━━━━━ Exercise inputs ━━━━━

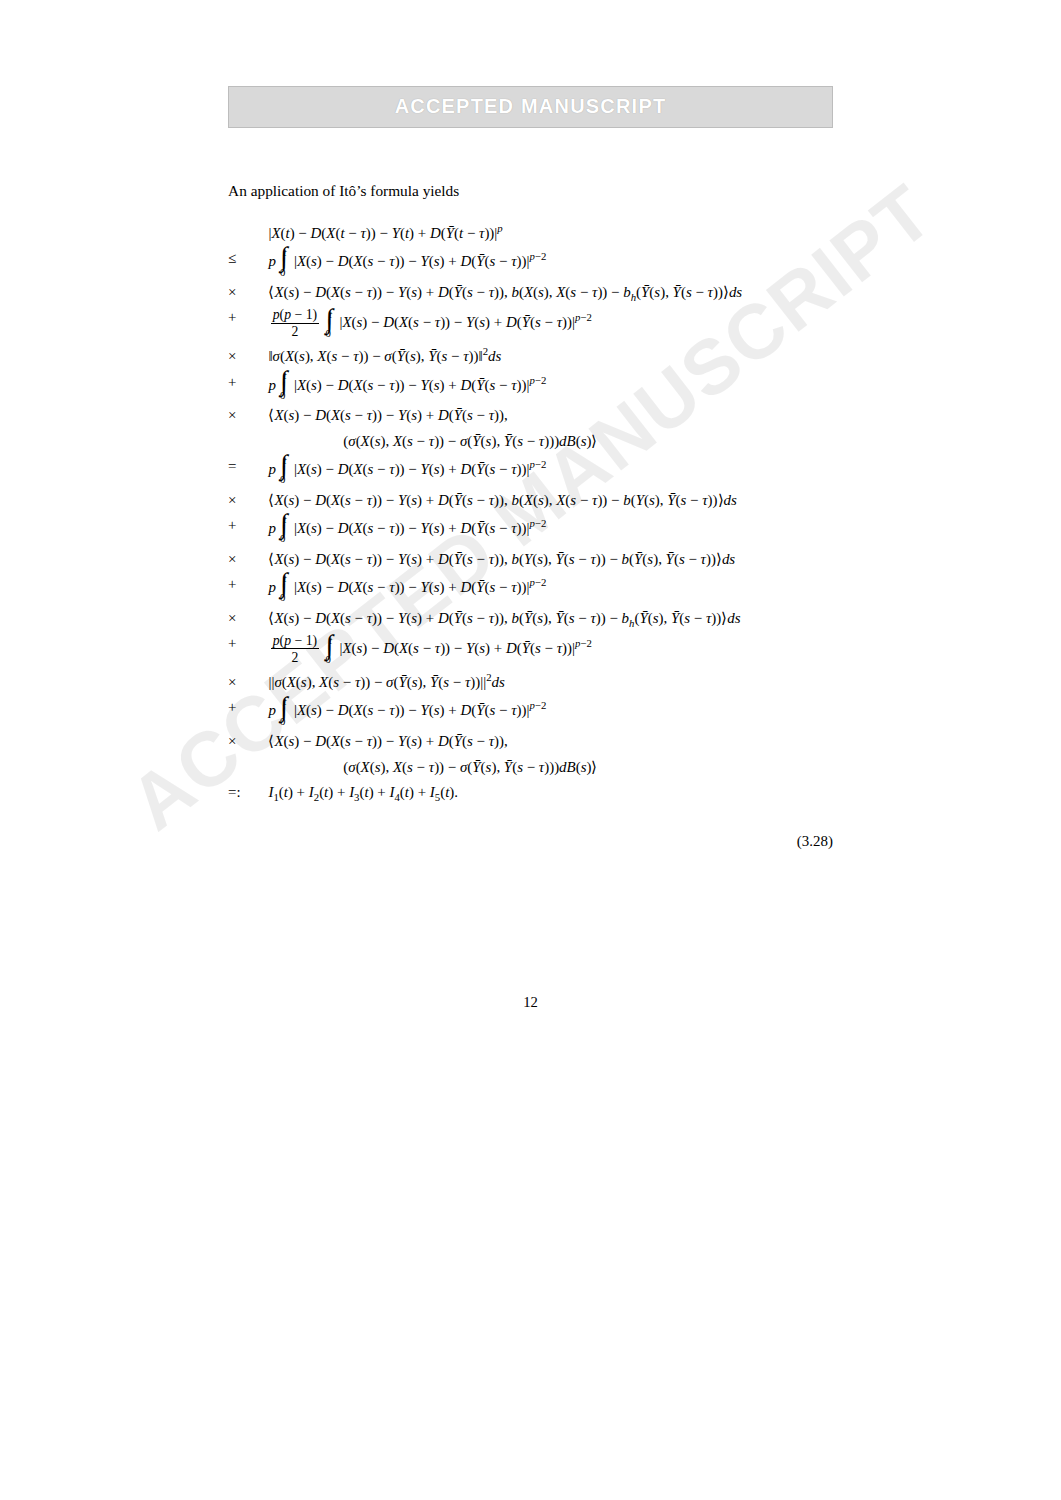ACCEPTED MANUSCRIPT
ACCEPTED MANUSCRIPT
An application of Itô’s formula yields
|X(t) − D(X(t − τ)) − Y(t) + D(Ȳ(t − τ))|p
≤ p∫t 0|X(s) − D(X(s − τ)) − Y(s) + D(Ȳ(s − τ))|p−2
× ⟨X(s) − D(X(s − τ)) − Y(s) + D(Ȳ(s − τ)), b(X(s), X(s − τ)) − bh(Ȳ(s), Ȳ(s − τ))⟩ds
+ p(p − 1) 2∫t 0|X(s) − D(X(s − τ)) − Y(s) + D(Ȳ(s − τ))|p−2
× ‖σ(X(s), X(s − τ)) − σ(Ȳ(s), Ȳ(s − τ))‖2ds
+ p∫t 0|X(s) − D(X(s − τ)) − Y(s) + D(Ȳ(s − τ))|p−2
× ⟨X(s) − D(X(s − τ)) − Y(s) + D(Ȳ(s − τ)),
(σ(X(s), X(s − τ)) − σ(Ȳ(s), Ȳ(s − τ)))dB(s)⟩
= p∫t 0|X(s) − D(X(s − τ)) − Y(s) + D(Ȳ(s − τ))|p−2
× ⟨X(s) − D(X(s − τ)) − Y(s) + D(Ȳ(s − τ)), b(X(s), X(s − τ)) − b(Y(s), Ȳ(s − τ))⟩ds
+ p∫t 0|X(s) − D(X(s − τ)) − Y(s) + D(Ȳ(s − τ))|p−2
× ⟨X(s) − D(X(s − τ)) − Y(s) + D(Ȳ(s − τ)), b(Y(s), Ȳ(s − τ)) − b(Ȳ(s), Ȳ(s − τ))⟩ds
+ p∫t 0|X(s) − D(X(s − τ)) − Y(s) + D(Ȳ(s − τ))|p−2
× ⟨X(s) − D(X(s − τ)) − Y(s) + D(Ȳ(s − τ)), b(Ȳ(s), Ȳ(s − τ)) − bh(Ȳ(s), Ȳ(s − τ))⟩ds
+ p(p − 1) 2∫t 0|X(s) − D(X(s − τ)) − Y(s) + D(Ȳ(s − τ))|p−2
× ||σ(X(s), X(s − τ)) − σ(Ȳ(s), Ȳ(s − τ))||2ds
+ p∫t 0|X(s) − D(X(s − τ)) − Y(s) + D(Ȳ(s − τ))|p−2
× ⟨X(s) − D(X(s − τ)) − Y(s) + D(Ȳ(s − τ)),
(σ(X(s), X(s − τ)) − σ(Ȳ(s), Ȳ(s − τ)))dB(s)⟩
=: I1(t) + I2(t) + I3(t) + I4(t) + I5(t).
(3.28)
12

━━━━━

Task directions
Nothing but the pictures should be left out when the listing is repeated exactly.

Task result
ACCEPTED MANUSCRIPT
ACCEPTED MANUSCRIPT
An application of Itô’s formula yields
|X(t) − D(X(t − τ)) − Y(t) + D(Ȳ(t − τ))|p
≤ p∫t 0|X(s) − D(X(s − τ)) − Y(s) + D(Ȳ(s − τ))|p−2
× ⟨X(s) − D(X(s − τ)) − Y(s) + D(Ȳ(s − τ)), b(X(s), X(s − τ)) − bh(Ȳ(s), Ȳ(s − τ))⟩ds
+ p(p − 1) 2∫t 0|X(s) − D(X(s − τ)) − Y(s) + D(Ȳ(s − τ))|p−2
× ‖σ(X(s), X(s − τ)) − σ(Ȳ(s), Ȳ(s − τ))‖2ds
+ p∫t 0|X(s) − D(X(s − τ)) − Y(s) + D(Ȳ(s − τ))|p−2
× ⟨X(s) − D(X(s − τ)) − Y(s) + D(Ȳ(s − τ)),
(σ(X(s), X(s − τ)) − σ(Ȳ(s), Ȳ(s − τ)))dB(s)⟩
= p∫t 0|X(s) − D(X(s − τ)) − Y(s) + D(Ȳ(s − τ))|p−2
× ⟨X(s) − D(X(s − τ)) − Y(s) + D(Ȳ(s − τ)), b(X(s), X(s − τ)) − b(Y(s), Ȳ(s − τ))⟩ds
+ p∫t 0|X(s) − D(X(s − τ)) − Y(s) + D(Ȳ(s − τ))|p−2
× ⟨X(s) − D(X(s − τ)) − Y(s) + D(Ȳ(s − τ)), b(Y(s), Ȳ(s − τ)) − b(Ȳ(s), Ȳ(s − τ))⟩ds
+ p∫t 0|X(s) − D(X(s − τ)) − Y(s) + D(Ȳ(s − τ))|p−2
× ⟨X(s) − D(X(s − τ)) − Y(s) + D(Ȳ(s − τ)), b(Ȳ(s), Ȳ(s − τ)) − bh(Ȳ(s), Ȳ(s − τ))⟩ds
+ p(p − 1) 2∫t 0|X(s) − D(X(s − τ)) − Y(s) + D(Ȳ(s − τ))|p−2
× ||σ(X(s), X(s − τ)) − σ(Ȳ(s), Ȳ(s − τ))||2ds
+ p∫t 0|X(s) − D(X(s − τ)) − Y(s) + D(Ȳ(s − τ))|p−2
× ⟨X(s) − D(X(s − τ)) − Y(s) + D(Ȳ(s − τ)),
(σ(X(s), X(s − τ)) − σ(Ȳ(s), Ȳ(s − τ)))dB(s)⟩
=: I1(t) + I2(t) + I3(t) + I4(t) + I5(t).
(3.28)
12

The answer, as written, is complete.